50 runs (25 scenarios × 2 agents) in 8m 24s on the reference laptop:

Agent	Structural pass rate
claude	0.82
codex	0.81

Per scenario kind:

Kind	claude	codex
bugfix	0.80	0.70
context	1.00	1.00
plan	0.64	0.45
refactor	0.87	0.83
review	0.79	0.91

The two soft spots — plan and parts of bugfix — both come from the new 0.7.4 scenarios (plan-04-hotspots, bugfix-04-weak-tests) which exercise detector types the agents hadn’t been tested on before. These set the floor for the 0.8.0 tuning work.

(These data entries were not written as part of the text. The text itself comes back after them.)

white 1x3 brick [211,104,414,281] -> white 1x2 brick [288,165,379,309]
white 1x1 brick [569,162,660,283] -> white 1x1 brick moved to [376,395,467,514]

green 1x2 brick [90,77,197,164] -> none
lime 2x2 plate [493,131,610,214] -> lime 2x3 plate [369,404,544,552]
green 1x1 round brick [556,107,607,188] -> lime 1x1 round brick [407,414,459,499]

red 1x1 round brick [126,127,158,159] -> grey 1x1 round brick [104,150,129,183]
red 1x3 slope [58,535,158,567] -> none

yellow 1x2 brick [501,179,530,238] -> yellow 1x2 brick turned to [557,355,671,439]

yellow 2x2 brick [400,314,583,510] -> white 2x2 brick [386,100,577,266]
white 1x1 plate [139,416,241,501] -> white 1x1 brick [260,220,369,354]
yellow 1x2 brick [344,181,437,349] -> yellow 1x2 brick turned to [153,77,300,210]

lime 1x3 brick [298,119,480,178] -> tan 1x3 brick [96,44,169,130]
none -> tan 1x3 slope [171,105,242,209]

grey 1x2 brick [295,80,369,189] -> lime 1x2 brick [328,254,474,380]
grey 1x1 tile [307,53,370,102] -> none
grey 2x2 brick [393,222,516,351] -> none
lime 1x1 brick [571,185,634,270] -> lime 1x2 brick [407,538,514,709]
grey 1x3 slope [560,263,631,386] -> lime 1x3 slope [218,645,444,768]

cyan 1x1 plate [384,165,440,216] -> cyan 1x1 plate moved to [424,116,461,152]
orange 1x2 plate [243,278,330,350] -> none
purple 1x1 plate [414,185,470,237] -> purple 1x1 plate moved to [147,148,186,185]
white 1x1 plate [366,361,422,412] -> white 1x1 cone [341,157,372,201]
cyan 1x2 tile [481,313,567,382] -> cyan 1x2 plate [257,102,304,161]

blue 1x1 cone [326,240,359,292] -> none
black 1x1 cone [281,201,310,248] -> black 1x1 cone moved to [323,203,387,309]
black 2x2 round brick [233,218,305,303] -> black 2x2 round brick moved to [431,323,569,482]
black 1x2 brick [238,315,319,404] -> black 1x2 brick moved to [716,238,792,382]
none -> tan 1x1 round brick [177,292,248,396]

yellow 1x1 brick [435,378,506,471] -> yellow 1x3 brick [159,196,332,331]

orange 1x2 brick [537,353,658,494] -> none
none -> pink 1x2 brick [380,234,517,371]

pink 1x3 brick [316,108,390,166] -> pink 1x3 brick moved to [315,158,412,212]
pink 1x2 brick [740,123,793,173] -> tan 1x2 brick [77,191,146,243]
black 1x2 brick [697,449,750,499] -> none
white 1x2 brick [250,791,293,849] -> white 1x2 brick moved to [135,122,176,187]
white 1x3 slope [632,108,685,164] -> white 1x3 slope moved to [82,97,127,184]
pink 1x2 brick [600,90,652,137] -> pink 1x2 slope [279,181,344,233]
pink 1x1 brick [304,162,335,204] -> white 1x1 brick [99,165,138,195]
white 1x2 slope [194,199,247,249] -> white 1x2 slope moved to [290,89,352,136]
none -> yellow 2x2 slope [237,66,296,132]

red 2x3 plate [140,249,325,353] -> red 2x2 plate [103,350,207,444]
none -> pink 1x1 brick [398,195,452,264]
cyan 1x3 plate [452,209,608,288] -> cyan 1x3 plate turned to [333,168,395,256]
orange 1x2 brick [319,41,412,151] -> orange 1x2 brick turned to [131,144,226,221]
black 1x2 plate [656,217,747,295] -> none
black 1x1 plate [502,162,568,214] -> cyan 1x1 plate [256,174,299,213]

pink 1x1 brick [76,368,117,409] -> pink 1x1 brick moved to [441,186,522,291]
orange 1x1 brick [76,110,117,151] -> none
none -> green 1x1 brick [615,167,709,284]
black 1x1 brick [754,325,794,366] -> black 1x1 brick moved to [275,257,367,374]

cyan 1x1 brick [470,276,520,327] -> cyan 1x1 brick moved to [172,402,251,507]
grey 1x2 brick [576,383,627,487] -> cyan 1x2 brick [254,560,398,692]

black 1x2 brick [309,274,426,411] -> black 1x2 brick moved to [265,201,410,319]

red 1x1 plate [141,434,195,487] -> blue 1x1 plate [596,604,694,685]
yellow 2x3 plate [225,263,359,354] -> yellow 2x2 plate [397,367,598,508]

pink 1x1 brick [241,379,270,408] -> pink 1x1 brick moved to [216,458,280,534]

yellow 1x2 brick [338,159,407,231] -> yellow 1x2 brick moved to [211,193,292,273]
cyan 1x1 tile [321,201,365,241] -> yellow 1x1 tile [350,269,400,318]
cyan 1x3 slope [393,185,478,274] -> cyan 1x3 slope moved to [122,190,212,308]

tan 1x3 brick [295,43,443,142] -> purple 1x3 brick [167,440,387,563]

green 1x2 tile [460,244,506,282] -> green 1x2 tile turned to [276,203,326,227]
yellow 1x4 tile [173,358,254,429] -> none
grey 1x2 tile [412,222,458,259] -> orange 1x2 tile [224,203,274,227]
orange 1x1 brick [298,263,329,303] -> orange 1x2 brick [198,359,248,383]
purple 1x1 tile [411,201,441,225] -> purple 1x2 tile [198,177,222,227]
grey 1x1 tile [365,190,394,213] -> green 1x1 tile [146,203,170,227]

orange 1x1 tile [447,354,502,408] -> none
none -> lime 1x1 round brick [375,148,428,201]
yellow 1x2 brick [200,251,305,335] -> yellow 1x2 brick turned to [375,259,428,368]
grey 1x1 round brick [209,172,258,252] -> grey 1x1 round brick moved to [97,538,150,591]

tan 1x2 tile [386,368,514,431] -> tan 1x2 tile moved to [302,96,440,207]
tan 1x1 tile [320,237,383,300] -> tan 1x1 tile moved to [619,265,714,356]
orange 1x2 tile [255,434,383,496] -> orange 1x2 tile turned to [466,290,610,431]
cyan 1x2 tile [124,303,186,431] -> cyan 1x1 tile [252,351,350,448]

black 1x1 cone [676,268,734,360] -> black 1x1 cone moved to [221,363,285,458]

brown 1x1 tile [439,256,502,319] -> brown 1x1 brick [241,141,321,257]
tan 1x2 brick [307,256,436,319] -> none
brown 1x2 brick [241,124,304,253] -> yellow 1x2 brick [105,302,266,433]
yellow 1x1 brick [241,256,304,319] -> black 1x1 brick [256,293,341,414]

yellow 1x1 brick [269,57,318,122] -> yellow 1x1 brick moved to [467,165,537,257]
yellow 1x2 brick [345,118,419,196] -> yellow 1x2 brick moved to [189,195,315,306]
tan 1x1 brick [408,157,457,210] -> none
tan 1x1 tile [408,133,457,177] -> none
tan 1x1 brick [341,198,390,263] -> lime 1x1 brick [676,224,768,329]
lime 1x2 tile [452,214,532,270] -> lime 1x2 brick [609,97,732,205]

Result transcripts and rubric scores are committed at evals/results/0.7.5/ and replayable against future scoring tweaks via pnpm run evals:replay.

What’s not in 0.7.5

• No schema bump. Still schema_version: "0.1.0". Existing scan JSON consumers keep working.
• No new detectors. This release subtracts one. The 0.6.0 slate minus visual_regression_review_hint is what we calibrate for 0.8.0.
• No new commands. CLI surface is byte-equivalent to 0.7.0.
• No LLM-assisted detector modes. Evals call LLMs; detectors stay deterministic.
• No Python. Still deferred per PRD §26.

What’s coming in 0.8.0

The eval baseline at 0.7.5 is the calibration reference. 0.8.0 will:

• Tune detector thresholds / severities against the per-scenario-kind pass rates and the variance signal from evals:variance.
• Surface resurface trajectories from the crimes feedback recheck loop that 0.7.0 wired up — every fp → tp flip on a real-world repo is a tuning win.
• Land the agent-behaviour regression gates the PR replay workflow was built for.

Release notes will quote the specific calibration deltas that drove each tuning change — that’s the value of the loop you’re participating in by upgrading.

Upgrading

npm install -g crimes@0.7.5
crimes --version  # crimes@0.7.5

If you have .crimes/suppressions.json entries for visual_regression_review_hint fingerprints, they’ll quietly become no-ops (the detector that generated them is gone). You can leave them or run crimes audit-suppressions to spot them and crimes unignore to clean up.

If your CI pipeline does --fail-on high on crimes scan or crimes baseline check, nothing changes — visual_regression_review_hint only ever emitted severity: "low".

Notable links

• evals/README.md — full harness docs including the scenario↔fixture coverage discipline.
• docs/finding-types/frontend.md — five surviving frontend detectors + a note on the removal.
• docs/agent-usage.md — updated “shipped” matrix with the post-0.7.5 detector slate.
• docs/feedback.md — the calibration loop that generates the inputs to 0.8.0 tuning.